Di bulan Ramadan, segala amal kebaikan pahalanya dilipat gandakan, pintu-pintu surga dibuka lebar, pintu neraka ditutup rapat dan yang paling penting, setan-setan dibelenggu sehingga mereka tidak lagi mengganggu umat manusia. Demikian penjelasan sebuah hadis Nabi Muhammad saw.
Atas dasar itu, lalu di kalangan masyarakat, ada yang bertanya, "Mengapa di bulan Ramadan masih ada saja perbuatan maksiat, padahal setan-setan telah dibelenggu?".
Sebuah pertanyaan yang kritis, seakan-akan realitas maksiat dan kemungkaran yang masih tetap ada di tengah bulan Ramadan, tampak kontradiktif dengan hadis di atas. Dengan kata lain, apa benar kenyataan adanya tindak korupsi, perzinaan, penipuan dan berbagai kejahatan personal maupun sosial itu tidak ada hubungannya dengan setan?
Perlu diyakini bahwa hadis Nabi itu adalah benar adanya dan itu adalah statemen yang jelas bahwa setan sudah tidak bisa berbuat apa-apa lagi untuk menipu atau menyesatkan manusia di bulan Ramadan.
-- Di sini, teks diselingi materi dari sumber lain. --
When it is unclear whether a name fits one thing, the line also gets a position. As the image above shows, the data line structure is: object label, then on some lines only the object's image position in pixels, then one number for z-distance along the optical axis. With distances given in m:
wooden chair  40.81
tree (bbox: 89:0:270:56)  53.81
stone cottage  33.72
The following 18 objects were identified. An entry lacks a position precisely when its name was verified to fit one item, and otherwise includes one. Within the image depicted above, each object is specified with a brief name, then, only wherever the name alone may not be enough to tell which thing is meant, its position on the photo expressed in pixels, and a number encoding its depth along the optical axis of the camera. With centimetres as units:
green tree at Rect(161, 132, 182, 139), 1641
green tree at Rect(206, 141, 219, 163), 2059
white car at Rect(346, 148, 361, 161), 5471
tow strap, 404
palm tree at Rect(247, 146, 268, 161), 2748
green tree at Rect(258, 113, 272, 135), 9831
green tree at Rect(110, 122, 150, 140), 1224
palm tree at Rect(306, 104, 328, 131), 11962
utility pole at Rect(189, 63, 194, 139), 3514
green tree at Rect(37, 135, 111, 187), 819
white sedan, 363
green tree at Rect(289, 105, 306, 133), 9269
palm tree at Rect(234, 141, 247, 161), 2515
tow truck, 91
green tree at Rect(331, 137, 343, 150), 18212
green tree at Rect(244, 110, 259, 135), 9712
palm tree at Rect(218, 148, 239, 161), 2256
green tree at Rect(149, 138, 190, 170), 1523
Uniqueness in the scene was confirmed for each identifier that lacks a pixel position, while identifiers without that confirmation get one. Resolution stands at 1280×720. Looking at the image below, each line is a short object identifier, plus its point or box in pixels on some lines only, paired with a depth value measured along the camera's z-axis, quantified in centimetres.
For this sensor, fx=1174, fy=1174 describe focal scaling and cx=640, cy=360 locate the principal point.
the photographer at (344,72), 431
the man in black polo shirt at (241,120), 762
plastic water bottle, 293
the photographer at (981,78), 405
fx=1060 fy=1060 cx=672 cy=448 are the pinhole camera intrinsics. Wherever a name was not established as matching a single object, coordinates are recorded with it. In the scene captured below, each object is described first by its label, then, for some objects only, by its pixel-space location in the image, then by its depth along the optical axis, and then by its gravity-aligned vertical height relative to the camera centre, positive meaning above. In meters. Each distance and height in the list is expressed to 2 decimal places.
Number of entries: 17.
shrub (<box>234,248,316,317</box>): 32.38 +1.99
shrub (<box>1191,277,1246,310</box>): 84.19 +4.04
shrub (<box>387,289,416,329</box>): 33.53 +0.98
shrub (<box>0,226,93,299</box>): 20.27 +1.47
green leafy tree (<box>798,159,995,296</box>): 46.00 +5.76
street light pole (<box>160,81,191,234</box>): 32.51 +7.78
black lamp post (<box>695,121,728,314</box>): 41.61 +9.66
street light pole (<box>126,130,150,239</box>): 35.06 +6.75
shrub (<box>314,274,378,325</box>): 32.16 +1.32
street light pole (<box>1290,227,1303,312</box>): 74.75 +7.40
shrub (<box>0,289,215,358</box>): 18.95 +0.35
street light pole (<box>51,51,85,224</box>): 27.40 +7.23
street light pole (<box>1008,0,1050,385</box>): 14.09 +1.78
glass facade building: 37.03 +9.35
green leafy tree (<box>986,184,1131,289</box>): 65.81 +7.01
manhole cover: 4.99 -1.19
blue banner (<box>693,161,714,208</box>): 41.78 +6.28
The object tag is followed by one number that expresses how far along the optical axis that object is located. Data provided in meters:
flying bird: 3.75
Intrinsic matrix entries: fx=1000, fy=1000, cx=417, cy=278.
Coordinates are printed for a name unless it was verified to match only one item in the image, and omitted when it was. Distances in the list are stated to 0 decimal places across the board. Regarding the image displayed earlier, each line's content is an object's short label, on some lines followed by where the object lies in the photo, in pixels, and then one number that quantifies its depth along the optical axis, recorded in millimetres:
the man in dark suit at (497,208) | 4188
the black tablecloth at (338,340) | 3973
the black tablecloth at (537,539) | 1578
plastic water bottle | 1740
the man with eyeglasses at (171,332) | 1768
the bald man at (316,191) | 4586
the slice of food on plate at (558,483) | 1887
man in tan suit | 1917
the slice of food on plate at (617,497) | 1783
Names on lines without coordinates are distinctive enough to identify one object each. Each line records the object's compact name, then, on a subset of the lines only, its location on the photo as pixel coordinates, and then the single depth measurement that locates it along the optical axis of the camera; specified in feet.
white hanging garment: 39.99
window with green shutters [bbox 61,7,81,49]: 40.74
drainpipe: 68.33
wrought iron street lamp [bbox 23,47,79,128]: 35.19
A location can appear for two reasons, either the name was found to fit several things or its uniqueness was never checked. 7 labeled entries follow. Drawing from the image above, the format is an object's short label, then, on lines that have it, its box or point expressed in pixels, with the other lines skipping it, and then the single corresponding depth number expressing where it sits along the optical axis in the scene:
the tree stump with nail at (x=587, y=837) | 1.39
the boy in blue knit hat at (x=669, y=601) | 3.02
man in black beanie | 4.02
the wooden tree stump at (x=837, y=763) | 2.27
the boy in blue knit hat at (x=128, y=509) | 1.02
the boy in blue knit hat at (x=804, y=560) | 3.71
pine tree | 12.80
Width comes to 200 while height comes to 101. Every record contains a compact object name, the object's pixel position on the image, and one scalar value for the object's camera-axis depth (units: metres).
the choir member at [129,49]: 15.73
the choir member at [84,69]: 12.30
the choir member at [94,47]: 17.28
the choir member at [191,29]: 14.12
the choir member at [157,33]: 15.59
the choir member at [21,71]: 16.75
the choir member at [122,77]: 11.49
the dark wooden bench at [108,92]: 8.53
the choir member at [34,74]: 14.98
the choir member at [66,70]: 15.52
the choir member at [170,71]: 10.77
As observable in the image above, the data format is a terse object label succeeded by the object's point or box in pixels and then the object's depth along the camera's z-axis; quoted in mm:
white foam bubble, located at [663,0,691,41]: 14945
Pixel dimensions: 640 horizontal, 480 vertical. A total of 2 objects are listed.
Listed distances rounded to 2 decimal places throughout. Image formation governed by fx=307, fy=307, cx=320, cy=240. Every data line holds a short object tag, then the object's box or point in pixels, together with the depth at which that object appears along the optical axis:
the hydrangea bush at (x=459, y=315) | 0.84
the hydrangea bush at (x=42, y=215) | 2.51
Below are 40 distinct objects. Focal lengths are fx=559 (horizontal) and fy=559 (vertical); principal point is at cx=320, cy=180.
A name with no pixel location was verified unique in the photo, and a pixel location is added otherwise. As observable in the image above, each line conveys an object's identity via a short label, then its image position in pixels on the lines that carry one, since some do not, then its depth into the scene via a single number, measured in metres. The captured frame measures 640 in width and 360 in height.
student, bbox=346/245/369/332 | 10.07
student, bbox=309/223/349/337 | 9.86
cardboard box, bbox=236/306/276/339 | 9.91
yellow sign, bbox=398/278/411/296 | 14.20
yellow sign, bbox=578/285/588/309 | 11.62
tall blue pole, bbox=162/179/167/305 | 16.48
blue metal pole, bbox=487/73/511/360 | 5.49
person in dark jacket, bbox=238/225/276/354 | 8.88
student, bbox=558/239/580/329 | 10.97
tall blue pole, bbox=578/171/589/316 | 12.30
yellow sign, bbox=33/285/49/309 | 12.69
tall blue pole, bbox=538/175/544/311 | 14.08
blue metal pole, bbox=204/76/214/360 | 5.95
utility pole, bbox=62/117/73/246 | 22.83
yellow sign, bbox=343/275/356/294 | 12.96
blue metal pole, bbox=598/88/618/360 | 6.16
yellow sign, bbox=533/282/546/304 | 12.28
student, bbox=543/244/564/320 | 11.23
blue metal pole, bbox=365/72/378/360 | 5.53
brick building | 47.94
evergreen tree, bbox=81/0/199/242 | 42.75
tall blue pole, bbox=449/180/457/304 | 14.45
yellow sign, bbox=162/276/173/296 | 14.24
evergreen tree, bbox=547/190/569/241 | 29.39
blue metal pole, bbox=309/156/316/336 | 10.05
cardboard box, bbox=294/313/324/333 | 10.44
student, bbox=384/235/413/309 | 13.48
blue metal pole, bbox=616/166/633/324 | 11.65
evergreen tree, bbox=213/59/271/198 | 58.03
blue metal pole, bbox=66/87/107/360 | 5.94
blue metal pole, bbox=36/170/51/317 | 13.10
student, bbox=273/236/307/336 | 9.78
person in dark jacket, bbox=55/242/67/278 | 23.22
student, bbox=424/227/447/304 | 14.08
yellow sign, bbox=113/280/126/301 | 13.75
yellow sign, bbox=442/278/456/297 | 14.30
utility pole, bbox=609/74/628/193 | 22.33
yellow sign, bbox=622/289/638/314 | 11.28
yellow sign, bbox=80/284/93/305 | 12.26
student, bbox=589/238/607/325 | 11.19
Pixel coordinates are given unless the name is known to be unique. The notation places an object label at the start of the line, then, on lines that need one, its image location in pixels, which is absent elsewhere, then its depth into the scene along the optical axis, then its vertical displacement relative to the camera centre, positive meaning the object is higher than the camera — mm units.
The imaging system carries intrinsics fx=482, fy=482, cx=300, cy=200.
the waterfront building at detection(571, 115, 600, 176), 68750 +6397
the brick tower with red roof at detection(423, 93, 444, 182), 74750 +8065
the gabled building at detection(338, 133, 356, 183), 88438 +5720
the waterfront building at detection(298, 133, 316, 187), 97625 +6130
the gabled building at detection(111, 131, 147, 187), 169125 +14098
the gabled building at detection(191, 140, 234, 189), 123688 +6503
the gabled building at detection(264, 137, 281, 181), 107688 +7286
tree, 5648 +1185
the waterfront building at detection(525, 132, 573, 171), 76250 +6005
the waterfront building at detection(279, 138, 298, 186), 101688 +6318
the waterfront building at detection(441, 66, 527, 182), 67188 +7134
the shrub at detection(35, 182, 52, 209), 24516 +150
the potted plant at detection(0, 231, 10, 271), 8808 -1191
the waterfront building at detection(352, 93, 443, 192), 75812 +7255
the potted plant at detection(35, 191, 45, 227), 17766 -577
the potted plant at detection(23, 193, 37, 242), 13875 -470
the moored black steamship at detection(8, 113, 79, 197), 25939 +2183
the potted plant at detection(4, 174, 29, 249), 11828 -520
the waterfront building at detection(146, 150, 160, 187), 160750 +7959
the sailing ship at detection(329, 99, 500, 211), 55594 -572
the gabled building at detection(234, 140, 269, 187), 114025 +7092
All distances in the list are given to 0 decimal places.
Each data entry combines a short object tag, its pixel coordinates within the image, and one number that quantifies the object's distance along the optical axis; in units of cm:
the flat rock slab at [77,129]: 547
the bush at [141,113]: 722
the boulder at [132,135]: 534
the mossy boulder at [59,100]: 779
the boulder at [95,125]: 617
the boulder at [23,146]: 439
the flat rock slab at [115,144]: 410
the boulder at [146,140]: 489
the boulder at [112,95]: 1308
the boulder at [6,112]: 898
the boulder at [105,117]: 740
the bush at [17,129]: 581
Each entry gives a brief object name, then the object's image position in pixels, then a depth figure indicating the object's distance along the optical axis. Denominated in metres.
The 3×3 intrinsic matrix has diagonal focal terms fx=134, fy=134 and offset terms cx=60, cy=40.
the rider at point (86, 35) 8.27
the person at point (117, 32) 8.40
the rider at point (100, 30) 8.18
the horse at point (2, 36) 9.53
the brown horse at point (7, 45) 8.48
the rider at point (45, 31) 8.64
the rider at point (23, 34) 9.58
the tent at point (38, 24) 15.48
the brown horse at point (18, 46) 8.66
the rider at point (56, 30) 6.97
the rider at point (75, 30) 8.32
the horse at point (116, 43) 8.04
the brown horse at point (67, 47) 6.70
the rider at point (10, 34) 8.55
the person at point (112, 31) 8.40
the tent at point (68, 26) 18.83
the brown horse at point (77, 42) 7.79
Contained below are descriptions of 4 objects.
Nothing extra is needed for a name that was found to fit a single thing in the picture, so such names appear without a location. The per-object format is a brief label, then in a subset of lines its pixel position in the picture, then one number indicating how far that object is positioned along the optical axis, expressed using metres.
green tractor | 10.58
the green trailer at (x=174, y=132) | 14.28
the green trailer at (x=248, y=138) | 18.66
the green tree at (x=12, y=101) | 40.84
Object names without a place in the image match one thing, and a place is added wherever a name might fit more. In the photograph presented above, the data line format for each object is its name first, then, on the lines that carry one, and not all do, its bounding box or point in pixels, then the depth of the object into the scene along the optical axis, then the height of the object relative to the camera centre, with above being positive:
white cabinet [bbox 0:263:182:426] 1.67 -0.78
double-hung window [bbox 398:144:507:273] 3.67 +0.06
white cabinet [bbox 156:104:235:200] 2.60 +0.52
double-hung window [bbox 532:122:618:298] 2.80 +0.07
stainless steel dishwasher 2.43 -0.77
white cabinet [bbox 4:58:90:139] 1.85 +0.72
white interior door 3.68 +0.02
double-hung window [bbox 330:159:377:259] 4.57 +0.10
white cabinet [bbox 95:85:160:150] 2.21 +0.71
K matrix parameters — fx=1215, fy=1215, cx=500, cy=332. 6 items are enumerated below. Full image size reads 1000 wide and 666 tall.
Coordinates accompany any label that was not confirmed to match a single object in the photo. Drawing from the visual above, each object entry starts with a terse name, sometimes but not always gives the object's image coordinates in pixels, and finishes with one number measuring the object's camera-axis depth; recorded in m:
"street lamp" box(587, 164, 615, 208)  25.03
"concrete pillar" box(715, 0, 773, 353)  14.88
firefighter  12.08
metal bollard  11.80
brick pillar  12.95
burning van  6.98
Namun, jika memang ada manusia yang tidak bisa berhenti dari perbuatan maksiat, padahal dirinya tahu saat itu tengah berada di bulan Ramadan, maka itu artinya, perbuatan maksiat telah mendarah daging dalam dirinya sehingga sudah sulit untuk ditekan atau dikendalikan.
Dalam sebelas bulan selain Ramadan, setan benar-benar menjadi "guru" atau "imam" bagi manusia yang tidak bisa mengendalikan nafsunya. Ambisi untuk berkuasa dengan cara menindas orang lain, ambisi menjadi orang kaya dengan menelantarkan kaum miskin, ambisi memperbaiki citra diri dengan merusak kehormatan orang lain, dan ambisi-ambisi lainnya yang itu adalah "buah karya" setan yang diamini manusia.
Jika memang demikian lama proses tersebut sehingga manusia menjadi "budak" setan dan tidak lagi menghamba kepada Allah, maka sangat logis bila, sekali lagi, ajaran atau tipu muslimat setan telah mendarah daging. Akibatnya, meski di bulan Ramadan sang setan telah dibelenggu, tapi nafsu manusia telah terlanjur menjadi "nafsu lawwamah", nafsu yang ingin terus-menerus bermaksiat dan membuat kerusakan.
Dengan kata lain, kemaksiatan yang dilakukan manusia pada bulan Ramadan adalah murni perbuatan manusia. Itulah cermin "keberhasilan" setan. Karena itu, Ramadan bisa dipandang sebagai alat evaluasi seberapa jauh manusia telah terperosok ke dalam perangkat setan sehingga segala keutamaan dan kelebihan Ramadan tidak banyak memberi kontribusi besar terhadap perbaikan diri.